The warranty conditions of the respective products are stated on the website and in all offers.
(3) Subsequent changes or adjustments to the performance owed by EVODROP shall not be permitted, provided they are customary in the trade or technically necessary and do not unreasonably burden the customer.
§5 Delivery time; delivery period; force majeure
(1) Unless otherwise agreed in individual cases, delivery periods are approximate. EVODROP shall announce the actual delivery date in writing with a reasonable lead time, usually two weeks. The actual delivery date shall be announced by EVODROP with a reasonable lead time.
(2) The start of a delivery period requires the clarification of all technical questions. The delivery period shall not commence before the customer has fulfilled his obligations to cooperate in this respect. The customer's duty to cooperate shall consist in particular of consultation with the installer who is to carry out the installation. If necessary, this also includes clarification with the landlord if structural measures are required or if the rental agreement so requires.
(3) An agreed delivery period shall not commence if the customer has agreed an advance performance obligation, such as the payment of a deposit, before the customer has fulfilled the advance performance obligations incumbent upon him.
(4) EVODROP shall be entitled to the defense of non-performance of the contract.
(5) An agreed delivery period is subject to complete and timely delivery by our contractual partners (reservation of self-supply).
(6) The delivery period shall be reasonably extended in the event of force majeure, in particular, but not exclusively, due to floods, natural disasters, shortage of raw materials, terrorist attacks, strikes.
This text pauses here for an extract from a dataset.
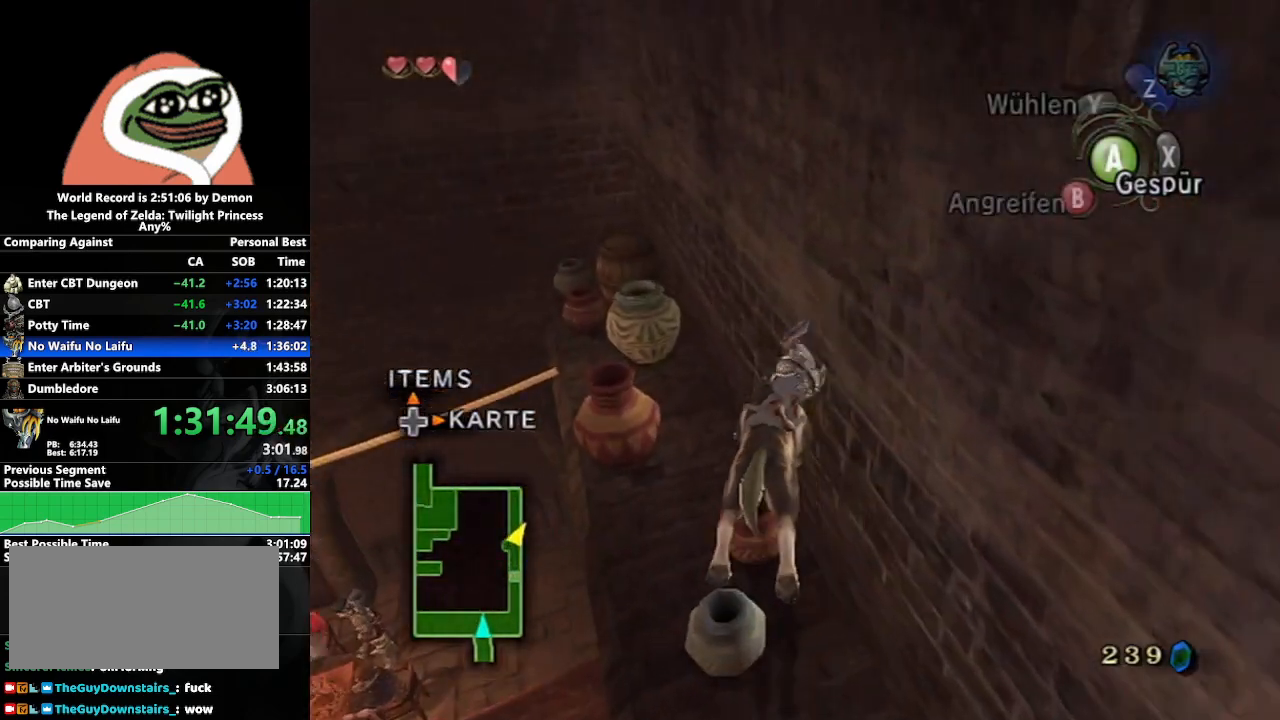
{"buttons": [], "left_stick": "up-left", "right_stick": "center", "events": []}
EVODROP shall immediately inform the customer about the existence of force majeure and the expected end of this circumstance. If the force majeure situation lasts for more than six weeks without interruption or if the delivery date is delayed by more than eight weeks in total due to force majeure, the customer shall be entitled to terminate the contract. In the event of force majeure, the assertion of further claims is excluded.
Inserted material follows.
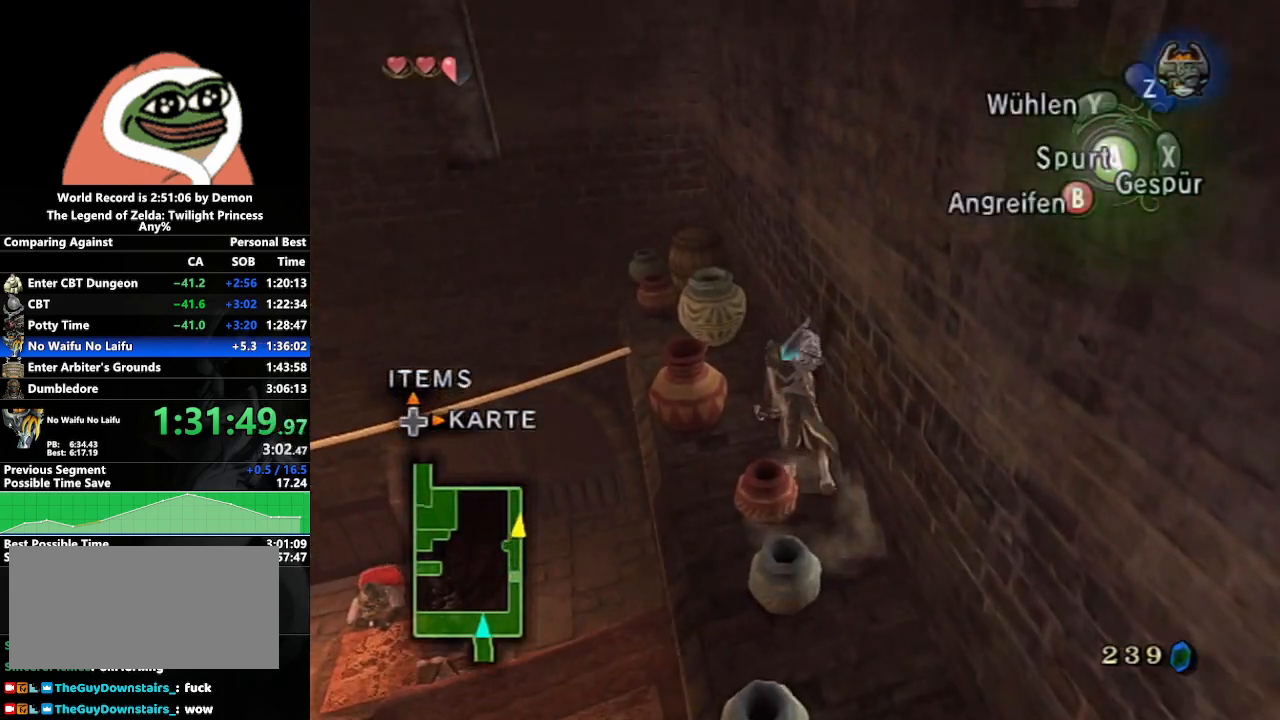
{"buttons": [], "left_stick": "center", "right_stick": "center", "events": [[433, "left_stick", "center"]]}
(7) We are prepared to make partial deliveries, provided this is not unreasonable for the customer.
§6 Transfer of risk
(1) The risk of accidental loss shall pass upon handover to the customer, its carrier or a third party designated by the customer ex works Ermatingen (Thurgau) (Incoterms 2010 ex works).
(2) If the customer does not accept the goods declared ready for delivery at the time of delivery (§ 5), the risk of accidental loss shall pass to the customer at the time of delivery.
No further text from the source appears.